Mass spectrometry-style datasets

Examples:

  • Proteins
  • Peptides
  • PTMs
  • Metabolites

These datasets commonly contain missing values. Visualisations requiring complete data cannot be generated if missing values are still present.

Recommended pre-processing

Before generating the plot:

  • Impute missing values using the Normalization & Imputation workflow.
  • A requirement for a successful imputation is that, at upload, missing values are correctly represented in the dataset data is uploaded via the MD Format. 
    For example, if missing values were uploaded with 0 intensities, the corresponding Imputed column must be set to 1. Otherwise, the system will treat these values as real measurements instead of missing values, and they will not be imputed correctly.
  • When missing values are correctly represented in the dataset, several visualisations allow the option to include or exclude imputed values from the final plot.  

Gene count datasets

Example:

  • RNA-Seq datasets

In RNA-Seq gene count datasets, zero values are valid and expected because some genes may not be detected in certain samples. 

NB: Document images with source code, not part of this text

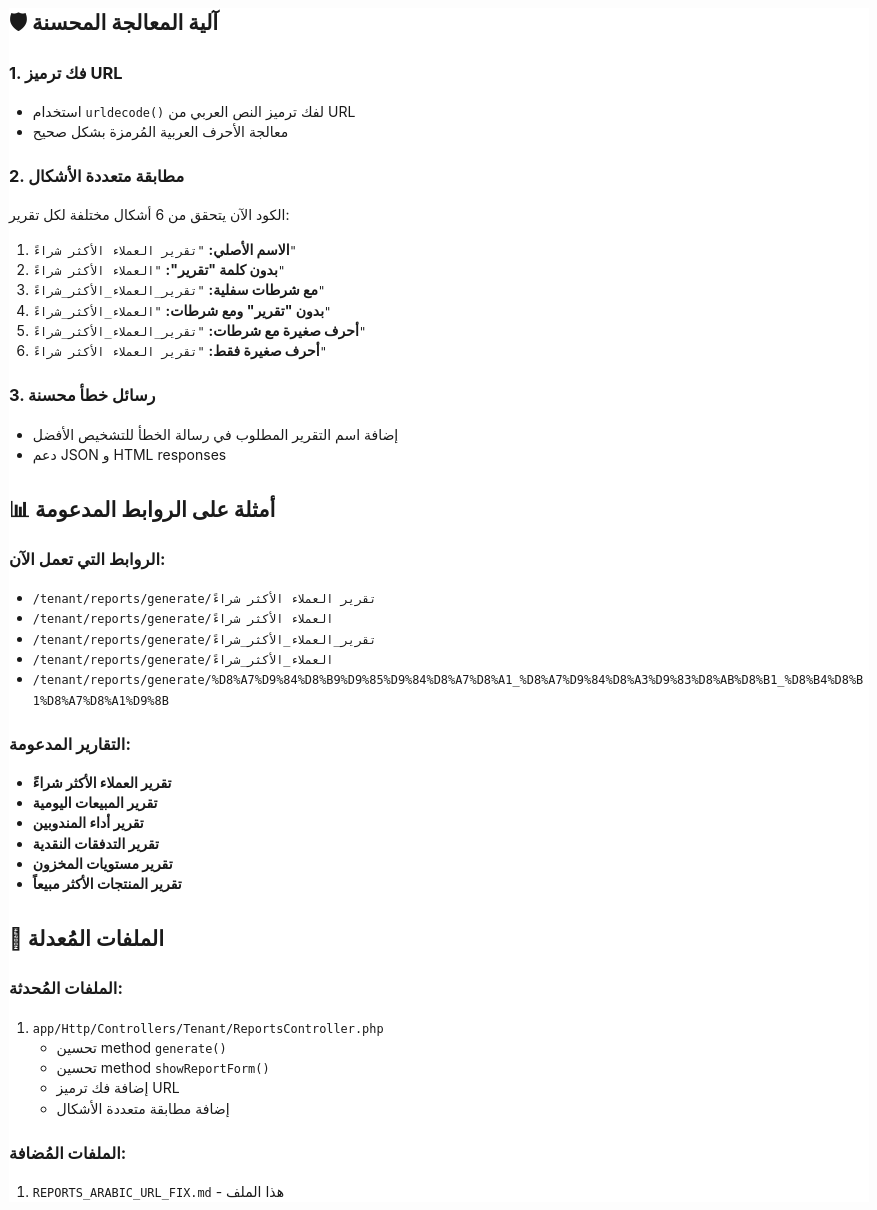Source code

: ## 🛡️ آلية المعالجة المحسنة

### 1. فك ترميز URL
- استخدام `urldecode()` لفك ترميز النص العربي من URL
- معالجة الأحرف العربية المُرمزة بشكل صحيح

### 2. مطابقة متعددة الأشكال
الكود الآن يتحقق من 6 أشكال مختلفة لكل تقرير:

1. **الاسم الأصلي:** `"تقرير العملاء الأكثر شراءً"`
2. **بدون كلمة "تقرير":** `"العملاء الأكثر شراءً"`
3. **مع شرطات سفلية:** `"تقرير_العملاء_الأكثر_شراءً"`
4. **بدون "تقرير" ومع شرطات:** `"العملاء_الأكثر_شراءً"`
5. **أحرف صغيرة مع شرطات:** `"تقرير_العملاء_الأكثر_شراءً"`
6. **أحرف صغيرة فقط:** `"تقرير العملاء الأكثر شراءً"`

### 3. رسائل خطأ محسنة
- إضافة اسم التقرير المطلوب في رسالة الخطأ للتشخيص الأفضل
- دعم JSON و HTML responses

## 📊 أمثلة على الروابط المدعومة

### الروابط التي تعمل الآن:
- `/tenant/reports/generate/تقرير العملاء الأكثر شراءً`
- `/tenant/reports/generate/العملاء الأكثر شراءً`
- `/tenant/reports/generate/تقرير_العملاء_الأكثر_شراءً`
- `/tenant/reports/generate/العملاء_الأكثر_شراءً`
- `/tenant/reports/generate/%D8%A7%D9%84%D8%B9%D9%85%D9%84%D8%A7%D8%A1_%D8%A7%D9%84%D8%A3%D9%83%D8%AB%D8%B1_%D8%B4%D8%B1%D8%A7%D8%A1%D9%8B`

### التقارير المدعومة:
- **تقرير العملاء الأكثر شراءً**
- **تقرير المبيعات اليومية**
- **تقرير أداء المندوبين**
- **تقرير التدفقات النقدية**
- **تقرير مستويات المخزون**
- **تقرير المنتجات الأكثر مبيعاً**

## 🔧 الملفات المُعدلة

### الملفات المُحدثة:
1. `app/Http/Controllers/Tenant/ReportsController.php`
   - تحسين method `generate()`
   - تحسين method `showReportForm()`
   - إضافة فك ترميز URL
   - إضافة مطابقة متعددة الأشكال

### الملفات المُضافة:
1. `REPORTS_ARABIC_URL_FIX.md` - هذا الملف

When working with RNA-Seq data, sequencing depth adjustment should be taken into account in the pre-processing. To learn more about suggested workflows for RNA-Seq data refer to "How can I analyse my transcriptomics data in Mass Dynamics?". 

Recommended pre-processing

To pre-process your RNA-Seq raw counts data in Mass Dynamics to make them visualisations ready, you can use the Normalization & Imputation workflow to:

  1. Adjust for sequencing depth by applying a Counts Per Million (CPM) transformation with prior counts to accommodate zero values (default to 2) and enable safe downstream log2-transformation.
  2. Filter lowly expressed genes using the filtering method "by minimum abundance" to remove features with insufficient expression across samples, reducing noise and improving the quality and interpretability of downstream analyses.
  3. Log-transformation is applied downstream when creating analyses and visualizations.

These preprocessing steps help ensure that visualisations can be generated successfully and that downstream analyses are based on informative expression measurements.